In The New York Times last weekend Daphne Merkin asked if depression is inherited.
It is a question without a definitive answer, a question that highlights our wanting to better understand a terrifying affliction and, oddly, to apportion blame. Who, or what, is responsible? Maybe by identifying a cause we hope that a method of healing might be identified. Perhaps it is the idea of culpability. Cancer, for example, can be easier to explain. We know more about the causes of cancer and it can often be traced to environmental factors beyond our control. Depression is more likely to be regarded, even if this is not said out loud, as an individual failing. While learning more about depression by asking questions the judgments and assumptions made about people with depression are as vile as any cancer.
Consider how people with cancer are routinely described as engaging in a battle with their affliction. The term is most often used when someone ‘loses’ their battle with cancer, although the triumph of a survivor is also described in terms of ‘overcoming’ a battle with cancer. The implication is that cancer is a crusade, or perhaps that enduring the treatment is a noble battle.
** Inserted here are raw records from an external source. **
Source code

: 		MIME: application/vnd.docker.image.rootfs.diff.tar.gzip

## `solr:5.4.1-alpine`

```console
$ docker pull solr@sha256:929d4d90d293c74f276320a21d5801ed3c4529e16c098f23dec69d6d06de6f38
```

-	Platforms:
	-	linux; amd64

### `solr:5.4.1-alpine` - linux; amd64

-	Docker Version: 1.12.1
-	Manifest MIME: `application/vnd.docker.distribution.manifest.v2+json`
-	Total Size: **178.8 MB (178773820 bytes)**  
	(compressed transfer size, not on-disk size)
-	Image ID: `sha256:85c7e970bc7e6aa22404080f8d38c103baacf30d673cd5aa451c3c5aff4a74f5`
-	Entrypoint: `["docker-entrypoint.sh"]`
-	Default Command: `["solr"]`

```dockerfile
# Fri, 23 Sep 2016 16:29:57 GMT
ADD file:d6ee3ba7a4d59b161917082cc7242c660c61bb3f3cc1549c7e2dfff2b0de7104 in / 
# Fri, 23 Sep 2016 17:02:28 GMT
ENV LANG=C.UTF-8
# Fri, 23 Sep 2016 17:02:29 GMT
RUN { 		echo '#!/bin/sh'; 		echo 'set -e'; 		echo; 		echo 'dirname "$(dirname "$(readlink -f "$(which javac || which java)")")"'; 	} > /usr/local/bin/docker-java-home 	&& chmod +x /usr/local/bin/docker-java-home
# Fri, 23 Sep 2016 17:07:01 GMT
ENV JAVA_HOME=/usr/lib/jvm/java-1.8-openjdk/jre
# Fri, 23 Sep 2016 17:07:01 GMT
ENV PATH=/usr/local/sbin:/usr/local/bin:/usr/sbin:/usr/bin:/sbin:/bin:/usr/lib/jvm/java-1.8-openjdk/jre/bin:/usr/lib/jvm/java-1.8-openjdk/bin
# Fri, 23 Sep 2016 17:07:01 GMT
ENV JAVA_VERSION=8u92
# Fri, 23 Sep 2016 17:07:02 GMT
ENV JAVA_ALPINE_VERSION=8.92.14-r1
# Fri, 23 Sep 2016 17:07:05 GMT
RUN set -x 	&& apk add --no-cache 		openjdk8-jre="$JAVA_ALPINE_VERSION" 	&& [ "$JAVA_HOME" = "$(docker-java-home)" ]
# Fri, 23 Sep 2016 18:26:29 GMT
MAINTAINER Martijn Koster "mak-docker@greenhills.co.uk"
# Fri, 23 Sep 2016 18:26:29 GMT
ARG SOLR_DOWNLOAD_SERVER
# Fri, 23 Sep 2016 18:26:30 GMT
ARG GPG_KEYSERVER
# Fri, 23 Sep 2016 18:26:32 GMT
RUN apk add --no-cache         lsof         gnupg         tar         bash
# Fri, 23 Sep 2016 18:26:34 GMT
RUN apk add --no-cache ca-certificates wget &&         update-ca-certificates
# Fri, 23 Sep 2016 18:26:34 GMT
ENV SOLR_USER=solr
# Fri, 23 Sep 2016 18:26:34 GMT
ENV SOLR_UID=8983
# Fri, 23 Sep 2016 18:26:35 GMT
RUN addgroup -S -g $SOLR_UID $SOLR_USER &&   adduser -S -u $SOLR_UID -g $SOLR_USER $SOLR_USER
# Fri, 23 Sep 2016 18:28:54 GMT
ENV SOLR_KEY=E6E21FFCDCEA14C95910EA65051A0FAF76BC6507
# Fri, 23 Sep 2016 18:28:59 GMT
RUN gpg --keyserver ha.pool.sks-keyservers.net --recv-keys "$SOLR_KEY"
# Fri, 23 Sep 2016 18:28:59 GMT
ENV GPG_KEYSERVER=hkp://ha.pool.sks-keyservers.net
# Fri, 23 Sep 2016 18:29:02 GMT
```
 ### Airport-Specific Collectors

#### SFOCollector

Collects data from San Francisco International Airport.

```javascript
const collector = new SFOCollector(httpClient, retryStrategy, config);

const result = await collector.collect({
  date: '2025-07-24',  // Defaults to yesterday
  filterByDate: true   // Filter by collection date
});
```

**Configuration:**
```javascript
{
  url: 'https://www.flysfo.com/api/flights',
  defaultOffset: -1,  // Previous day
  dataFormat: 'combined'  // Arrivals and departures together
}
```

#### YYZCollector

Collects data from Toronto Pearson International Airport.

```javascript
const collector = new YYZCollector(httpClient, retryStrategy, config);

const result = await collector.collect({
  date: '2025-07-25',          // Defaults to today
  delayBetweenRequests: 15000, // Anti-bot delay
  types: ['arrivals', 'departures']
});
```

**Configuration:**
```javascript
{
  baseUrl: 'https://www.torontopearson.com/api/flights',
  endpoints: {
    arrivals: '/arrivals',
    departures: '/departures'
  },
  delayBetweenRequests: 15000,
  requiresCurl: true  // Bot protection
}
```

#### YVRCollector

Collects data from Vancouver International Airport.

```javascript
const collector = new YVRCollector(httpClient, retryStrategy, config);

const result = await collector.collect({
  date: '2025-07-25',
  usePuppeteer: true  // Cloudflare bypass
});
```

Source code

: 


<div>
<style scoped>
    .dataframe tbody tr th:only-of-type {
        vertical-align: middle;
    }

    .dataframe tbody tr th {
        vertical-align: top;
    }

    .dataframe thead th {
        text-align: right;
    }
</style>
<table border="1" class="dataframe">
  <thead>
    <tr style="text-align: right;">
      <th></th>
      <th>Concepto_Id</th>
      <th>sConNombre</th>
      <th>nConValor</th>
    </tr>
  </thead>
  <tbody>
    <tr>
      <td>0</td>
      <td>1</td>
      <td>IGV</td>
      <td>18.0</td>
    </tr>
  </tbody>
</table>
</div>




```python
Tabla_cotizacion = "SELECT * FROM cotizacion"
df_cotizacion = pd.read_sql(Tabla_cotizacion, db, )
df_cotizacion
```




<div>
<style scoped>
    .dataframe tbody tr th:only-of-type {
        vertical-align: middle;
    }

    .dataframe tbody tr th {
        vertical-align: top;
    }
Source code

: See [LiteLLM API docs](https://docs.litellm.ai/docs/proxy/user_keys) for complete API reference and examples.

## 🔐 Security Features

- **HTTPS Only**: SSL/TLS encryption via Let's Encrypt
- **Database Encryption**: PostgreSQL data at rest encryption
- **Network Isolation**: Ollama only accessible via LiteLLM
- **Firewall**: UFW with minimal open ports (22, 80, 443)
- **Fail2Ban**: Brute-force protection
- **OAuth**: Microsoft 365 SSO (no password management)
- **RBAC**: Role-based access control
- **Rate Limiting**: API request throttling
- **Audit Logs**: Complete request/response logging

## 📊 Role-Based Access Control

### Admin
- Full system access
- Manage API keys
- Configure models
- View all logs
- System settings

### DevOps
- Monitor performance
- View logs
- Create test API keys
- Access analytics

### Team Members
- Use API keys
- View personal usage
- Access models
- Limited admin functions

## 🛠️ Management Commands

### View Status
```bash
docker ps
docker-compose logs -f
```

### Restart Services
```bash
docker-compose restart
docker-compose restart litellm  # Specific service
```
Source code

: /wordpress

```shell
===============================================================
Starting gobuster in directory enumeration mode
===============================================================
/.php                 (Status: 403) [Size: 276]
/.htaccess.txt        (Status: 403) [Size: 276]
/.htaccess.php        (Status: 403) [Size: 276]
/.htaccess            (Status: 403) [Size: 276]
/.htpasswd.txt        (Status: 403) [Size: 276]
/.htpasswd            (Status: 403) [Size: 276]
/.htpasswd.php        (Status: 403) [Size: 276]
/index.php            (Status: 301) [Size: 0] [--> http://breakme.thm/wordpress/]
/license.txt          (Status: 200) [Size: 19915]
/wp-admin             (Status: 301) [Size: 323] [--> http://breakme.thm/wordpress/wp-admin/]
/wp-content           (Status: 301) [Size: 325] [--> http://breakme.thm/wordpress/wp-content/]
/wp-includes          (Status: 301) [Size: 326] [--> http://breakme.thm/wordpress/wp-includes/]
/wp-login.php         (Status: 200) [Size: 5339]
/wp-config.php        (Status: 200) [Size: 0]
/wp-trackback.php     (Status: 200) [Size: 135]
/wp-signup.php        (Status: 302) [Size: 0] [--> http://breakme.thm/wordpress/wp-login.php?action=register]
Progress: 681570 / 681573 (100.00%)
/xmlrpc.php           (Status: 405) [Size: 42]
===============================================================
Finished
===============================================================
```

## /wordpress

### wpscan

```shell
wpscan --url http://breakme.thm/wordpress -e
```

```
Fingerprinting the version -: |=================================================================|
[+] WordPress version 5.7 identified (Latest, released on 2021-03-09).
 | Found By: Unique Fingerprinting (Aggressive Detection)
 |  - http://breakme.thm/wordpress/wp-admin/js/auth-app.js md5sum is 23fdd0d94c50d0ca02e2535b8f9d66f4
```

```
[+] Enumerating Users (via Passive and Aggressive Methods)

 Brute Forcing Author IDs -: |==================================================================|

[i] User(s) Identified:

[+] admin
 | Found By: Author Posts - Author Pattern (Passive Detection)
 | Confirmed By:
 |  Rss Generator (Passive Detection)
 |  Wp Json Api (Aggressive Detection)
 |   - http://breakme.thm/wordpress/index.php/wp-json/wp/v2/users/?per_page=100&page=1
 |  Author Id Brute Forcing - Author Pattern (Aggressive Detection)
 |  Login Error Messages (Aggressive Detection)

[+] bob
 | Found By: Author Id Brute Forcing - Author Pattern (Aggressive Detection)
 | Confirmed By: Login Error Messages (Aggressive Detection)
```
People with depression are more likely to be regarded as selfish and self-absorbed. As an affliction depression is isolating, that is one of the characteristics of the condition, the attitudes of society friends and even family can serve reinforce that isolation. We don’t understand depression, we can’t explain it and very often we can’t help either. The hopelessness of depression has a miasmic quality that envelopes others, it’s toxic if not contagious. It is difficult to deal with and near impossible to fight but depression is every bit the battle that cancer demands. It is a grave battle with oneself, with your own mind turned in on itself. There are few visible wounds and still it is an absorbing desperate battle. At it’s height, or perhaps I should say bottom, it is fought minute by minute.
Cancer and depression are not really related, both are unwelcome and harrowing to live with. Both are potentially fatal conditions, I have merely, but perhaps unfairly, used one to highlight how the other is regarded. It does bother me that cancer calls for chivalry while depression is often reproached as somehow contemptuous. That is the ignominy and stigma of depression.